Task item
Leaving the pictures aside, return the listing exactly as it appears.
[[ Data segment, beginning ]]
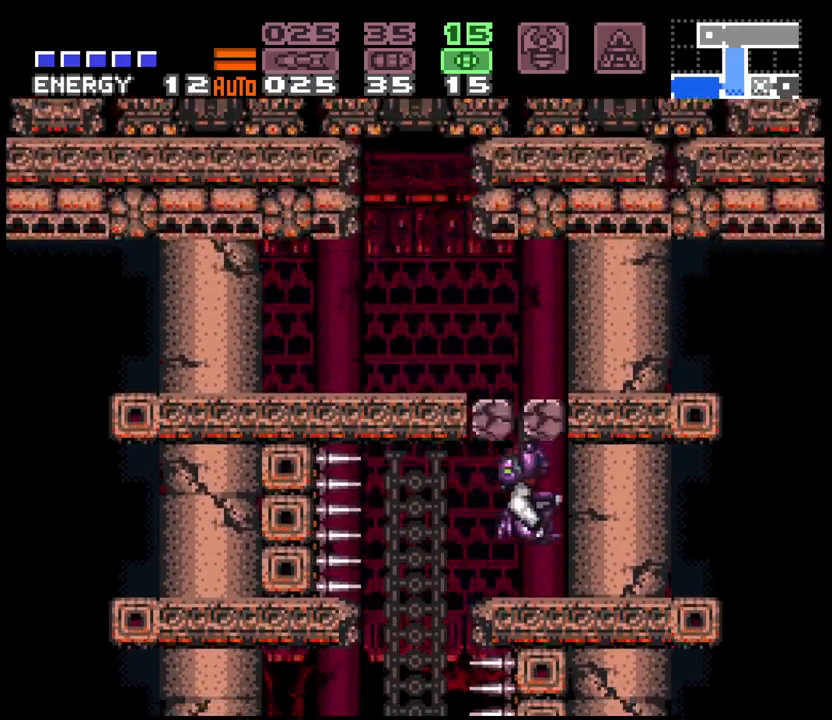
{"dt_ms": 500, "buttons": ["A", "B", "DPAD_DOWN"], "events": [[33, "DPAD_UP", "up"], [100, "DPAD_RIGHT", "down"], [100, "X", "up"], [200, "DPAD_RIGHT", "up"], [367, "B", "down"], [383, "DPAD_DOWN", "down"], [433, "DPAD_DOWN", "up"], [483, "DPAD_DOWN", "down"]]}
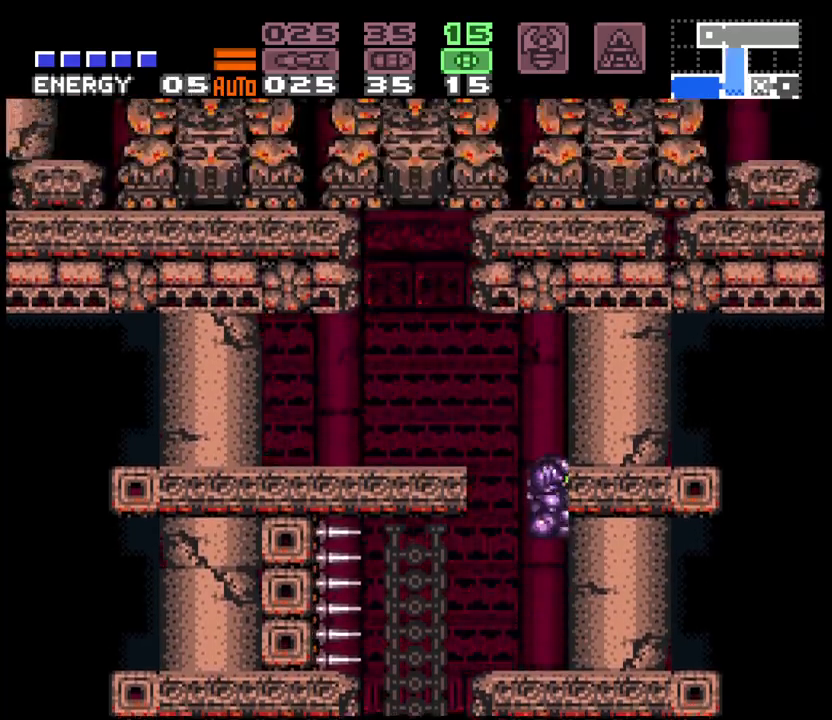
{"dt_ms": 500, "buttons": ["A", "DPAD_UP", "DPAD_LEFT"], "events": [[50, "DPAD_DOWN", "up"], [117, "DPAD_LEFT", "down"], [183, "B", "up"], [267, "X", "down"], [283, "A", "up"], [350, "A", "down"], [400, "X", "up"], [450, "DPAD_UP", "down"]]}
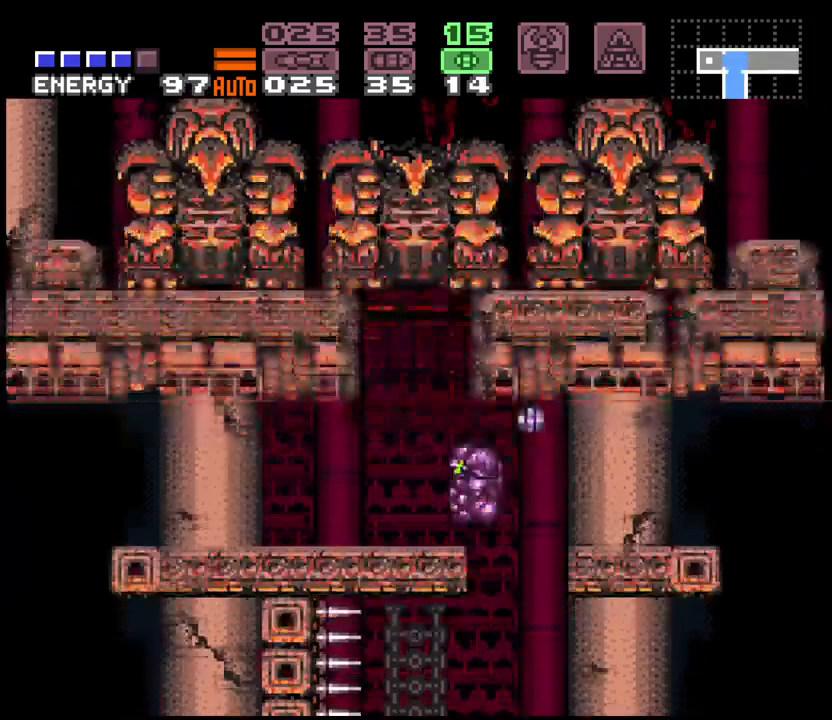
{"dt_ms": 1000, "buttons": ["A"], "events": [[50, "DPAD_UP", "up"], [300, "DPAD_LEFT", "up"], [350, "DPAD_RIGHT", "down"], [467, "DPAD_RIGHT", "up"]]}
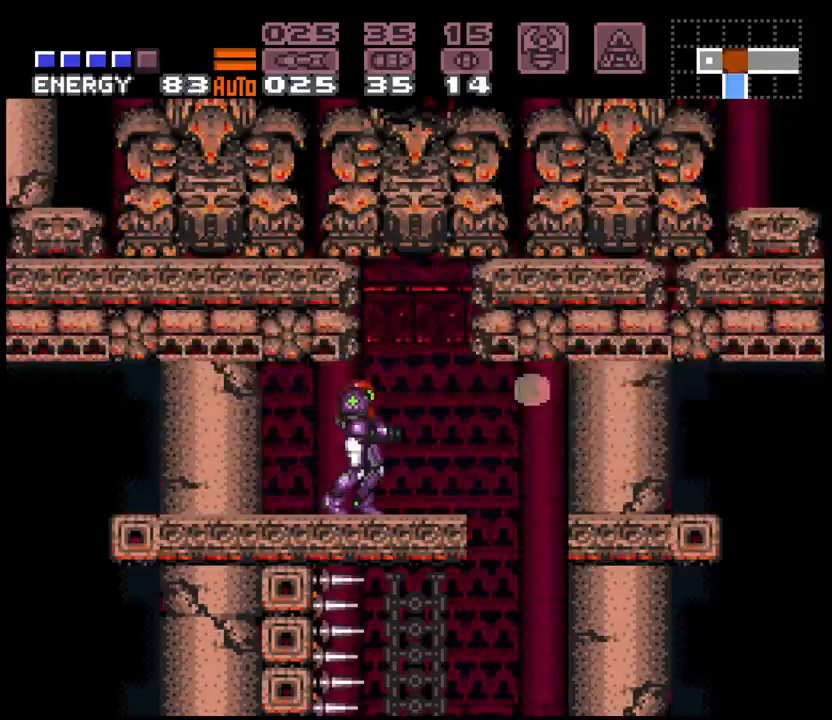
{"dt_ms": 1000, "buttons": ["A", "B", "DPAD_RIGHT"], "events": [[367, "DPAD_RIGHT", "down"], [533, "B", "down"]]}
[[ Data segment, end ]]
Written response
{"dt_ms": 500, "buttons": ["A", "B", "DPAD_DOWN"], "events": [[33, "DPAD_UP", "up"], [100, "DPAD_RIGHT", "down"], [100, "X", "up"], [200, "DPAD_RIGHT", "up"], [367, "B", "down"], [383, "DPAD_DOWN", "down"], [433, "DPAD_DOWN", "up"], [483, "DPAD_DOWN", "down"]]}
{"dt_ms": 500, "buttons": ["A", "DPAD_UP", "DPAD_LEFT"], "events": [[50, "DPAD_DOWN", "up"], [117, "DPAD_LEFT", "down"], [183, "B", "up"], [267, "X", "down"], [283, "A", "up"], [350, "A", "down"], [400, "X", "up"], [450, "DPAD_UP", "down"]]}
{"dt_ms": 1000, "buttons": ["A"], "events": [[50, "DPAD_UP", "up"], [300, "DPAD_LEFT", "up"], [350, "DPAD_RIGHT", "down"], [467, "DPAD_RIGHT", "up"]]}
{"dt_ms": 1000, "buttons": ["A", "B", "DPAD_RIGHT"], "events": [[367, "DPAD_RIGHT", "down"], [533, "B", "down"]]}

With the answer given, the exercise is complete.